_Exercise_. Keep the pictures out of the copy and repeat the records exactly.

_Task data_.

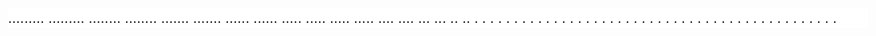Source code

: .........
.........
........
........
.......
.......
......
......
.....
.....
.....
.....
....
....
...
...
..
..
.
.
.
.
.
.
.
.
.
.
.
.
.
.
.
.
.
.
.
.
.
.
.
.
.
.
.
.
.
.
.
.
.
.
.
.
.
.
.
.
.
.
.
.
.
.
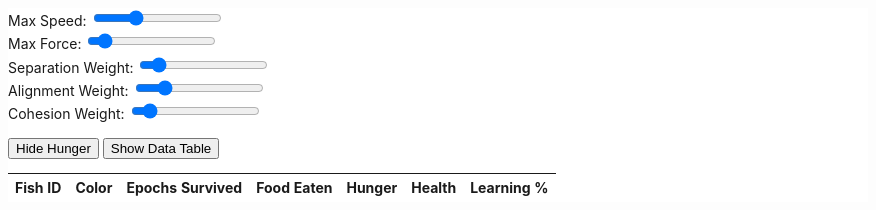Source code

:   <label>Max Speed: <input type="range" id="maxSpeed" min="0.1" max="3" step="0.1" value="1"/></label><br>
  <label>Max Force: <input type="range" id="maxForce" min="0.01" max="0.5" step="0.01" value="0.05"/></label><br>
  <label>Separation Weight: <input type="range" id="sepWeight" min="0" max="5" step="0.1" value="0.5"/></label><br>
  <label>Alignment Weight: <input type="range" id="alignWeight" min="0" max="5" step="0.1" value="1.0"/></label><br>
  <label>Cohesion Weight: <input type="range" id="cohWeight" min="0" max="5" step="0.1" value="0.5"/></label>
</div>

<button id="toggleHungerBtn">Hide Hunger</button>
<button id="toggleScoreboardBtn">Show Data Table</button>

<div id="scoreboard">
  <table>
    <thead>
      <tr>
        <th>Fish ID</th>
        <th>Color</th>
        <th>Epochs Survived</th>
        <th>Food Eaten</th>
        <th>Hunger</th>
        <th>Health</th>
        <th>Learning %</th>
      </tr>
    </thead>
    <tbody id="scoreboardBody"></tbody>
  </table>
</div>

<script>
  // Due to length and complexity, only differences highlighted:
  // Key additions:
  // - driftMode: if true, fish do not apply normal movement forces except current, hunger halved.
  // - reproduce: fish can spawn children. children are arrays of baby fish objects following parent.
  // - baby fish have a childrenAge counter. After 2 epochs, they grow up.

  // We'll keep baby fish simple: They have a factor that increases parent's hunger drain.
  // parent's hunger drain = normal + (childrenCount * 0.0005) for example.
  // After 2 epochs, children become adult fish in fishArray.

  // For brevity, let's only show changes where needed. The above code is big,
  // We'll integrate just the essential changes.

  // Add fields to Fish:
  // driftMode: boolean
  // children: array of baby fish {x,y}, childrenAge: number
  // After certain conditions (like survive an epoch?), fish spawns children.

  // On update, if driftMode=true, no alignment/cohesion/separation except current, hungerDecrease halved.

  // In decreaseHunger: if driftMode, hunger -= decrease/2
  // In eatFood: feeding success also supports children
  // In update: increment childrenAge each epoch and check if > 2 epochs => children become adult.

_The completed task_.
Source code

: .........
.........
........
........
.......
.......
......
......
.....
.....
.....
.....
....
....
...
...
..
..
.
.
.
.
.
.
.
.
.
.
.
.
.
.
.
.
.
.
.
.
.
.
.
.
.
.
.
.
.
.
.
.
.
.
.
.
.
.
.
.
.
.
.
.
.
.
Source code

:   <label>Max Speed: <input type="range" id="maxSpeed" min="0.1" max="3" step="0.1" value="1"/></label><br>
  <label>Max Force: <input type="range" id="maxForce" min="0.01" max="0.5" step="0.01" value="0.05"/></label><br>
  <label>Separation Weight: <input type="range" id="sepWeight" min="0" max="5" step="0.1" value="0.5"/></label><br>
  <label>Alignment Weight: <input type="range" id="alignWeight" min="0" max="5" step="0.1" value="1.0"/></label><br>
  <label>Cohesion Weight: <input type="range" id="cohWeight" min="0" max="5" step="0.1" value="0.5"/></label>
</div>

<button id="toggleHungerBtn">Hide Hunger</button>
<button id="toggleScoreboardBtn">Show Data Table</button>

<div id="scoreboard">
  <table>
    <thead>
      <tr>
        <th>Fish ID</th>
        <th>Color</th>
        <th>Epochs Survived</th>
        <th>Food Eaten</th>
        <th>Hunger</th>
        <th>Health</th>
        <th>Learning %</th>
      </tr>
    </thead>
    <tbody id="scoreboardBody"></tbody>
  </table>
</div>

<script>
  // Due to length and complexity, only differences highlighted:
  // Key additions:
  // - driftMode: if true, fish do not apply normal movement forces except current, hunger halved.
  // - reproduce: fish can spawn children. children are arrays of baby fish objects following parent.
  // - baby fish have a childrenAge counter. After 2 epochs, they grow up.

  // We'll keep baby fish simple: They have a factor that increases parent's hunger drain.
  // parent's hunger drain = normal + (childrenCount * 0.0005) for example.
  // After 2 epochs, children become adult fish in fishArray.

  // For brevity, let's only show changes where needed. The above code is big,
  // We'll integrate just the essential changes.

  // Add fields to Fish:
  // driftMode: boolean
  // children: array of baby fish {x,y}, childrenAge: number
  // After certain conditions (like survive an epoch?), fish spawns children.

  // On update, if driftMode=true, no alignment/cohesion/separation except current, hungerDecrease halved.

  // In decreaseHunger: if driftMode, hunger -= decrease/2
  // In eatFood: feeding success also supports children
  // In update: increment childrenAge each epoch and check if > 2 epochs => children become adult.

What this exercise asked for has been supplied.